Earlier this year the world-famous audio specialists, bose, have filed a claim in federal court alleging that beats electronics (made famous by dr dre and recently sold to global giant, apple) have infringed several of their ‘noise-cancelling’ patents.
What are bose claiming for?
The claim, filed by bose at delaware district court, alleges that technology used in beats headphones infringes five separate patents owned by bose. All five of the patents relate to a technology used in bose headphones called active noise reduction, or anr. Bose claim that the technology used in beats headphones, which beats have named adaptive noise cancellation, or anc, infringes the existing anr patents owned by bose.
Bose are seeking ‘unspecified damages’ based on loss of sales, loss of reputation and various other factors. If the case does go to trial and is decided in bose’s favour, the damages are likely to run into tens, if not hundreds, of millions of dollars.
Have beats done anything wrong?
It’s difficult to say at the moment. The claim essentially comes down to whether beats noise cancelling technology (anc) infringes, by copying, elements of bose’s existing patents relating to anr. Bose is claiming infringement of five specific patents – though, interestingly, the current bose ‘noise-cancelling’ headphones “embody inventions protected by at least 36 u.S patents – 22 patents and 14 pending applications”.

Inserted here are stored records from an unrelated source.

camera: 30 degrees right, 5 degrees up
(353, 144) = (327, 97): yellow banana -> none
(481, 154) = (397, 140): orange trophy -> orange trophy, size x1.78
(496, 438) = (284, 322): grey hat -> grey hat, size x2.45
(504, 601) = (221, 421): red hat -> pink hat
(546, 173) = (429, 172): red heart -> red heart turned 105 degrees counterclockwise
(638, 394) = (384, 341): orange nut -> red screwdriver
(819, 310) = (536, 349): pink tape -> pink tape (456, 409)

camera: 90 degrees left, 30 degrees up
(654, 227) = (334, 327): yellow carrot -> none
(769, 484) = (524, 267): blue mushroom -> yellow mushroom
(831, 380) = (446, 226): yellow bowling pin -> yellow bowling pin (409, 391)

It’s also worth considering that apple, when purchasing beats, would likely have had specialist patent lawyers look at the technology used in beats headphones. The fact that apple still proceeded with the acquisition of beats indicates that apple were either unaware of the patent ‘issue’ or that they examined the technology but didn’t see any real basis for an infringement claim by bose or any other patent-holder. Ultimately, it seems hard to imagine that apple would splash out $3.2 billion on acquiring a new company without conducting a thorough investigation into the intellectual property of the company!
How’s it likely to play out in court?
Unfortunately it’s really too early to speculate at the moment. There is a good chance that the issue may not even reach federal court if beats and bose can reach a settlement out of court. It’s also important to consider that most companies, before pressing ahead with legal action, will send a ‘cease and desist’ letter – to the company accused of infringing the intellectual property, effectively warning them to stop their infringement or face legal action. At the moment it has not been documented whether apple did, in fact, receive one of these letters but it’s likely they did, and, if they’ve willingly ignored it, it indicates that they’re probably not too concerned with the allegations made by bose.

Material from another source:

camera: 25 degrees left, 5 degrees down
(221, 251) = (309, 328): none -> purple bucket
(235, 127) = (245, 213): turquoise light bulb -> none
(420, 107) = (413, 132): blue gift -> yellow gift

If the case does reach federal court, it could be an interesting one. On their claim, bose have requested that the issue is tried by a jury (the option for a civil jury is still available in the u.S but resigned to the history books for the uk). These type of patent infringement cases can be incredibly technical and difficult for jury members to understand (other than for the few with phd’s in physics and engineering) so there’s always a risk that the jury may not fully understand the legal and technical issues, making it even more tricky to predict the outcome of the trial.
What does this mean for your ordinary business?
There are really two things to take away from this case:
- If you’re contemplating acquiring an existing business, it’s vital to ensure that you arrange for your lawyers to review all intellectual property in the new company, including any potential liabilities – this is something apple will undoubtedly have considered, prior to purchasing beats.
- If you’ve developed a new product or process that you’re thinking of using or patenting, it’s imperative that you have a patent attorney properly examine your product/process – they will be able to advise whether the idea is a) patentable and b) likely to infringe any existing patents.
The contents of this article are intended solely for information purposes only and should not be construed as legal advice or financial advice or opinion in any specific facts or circumstances.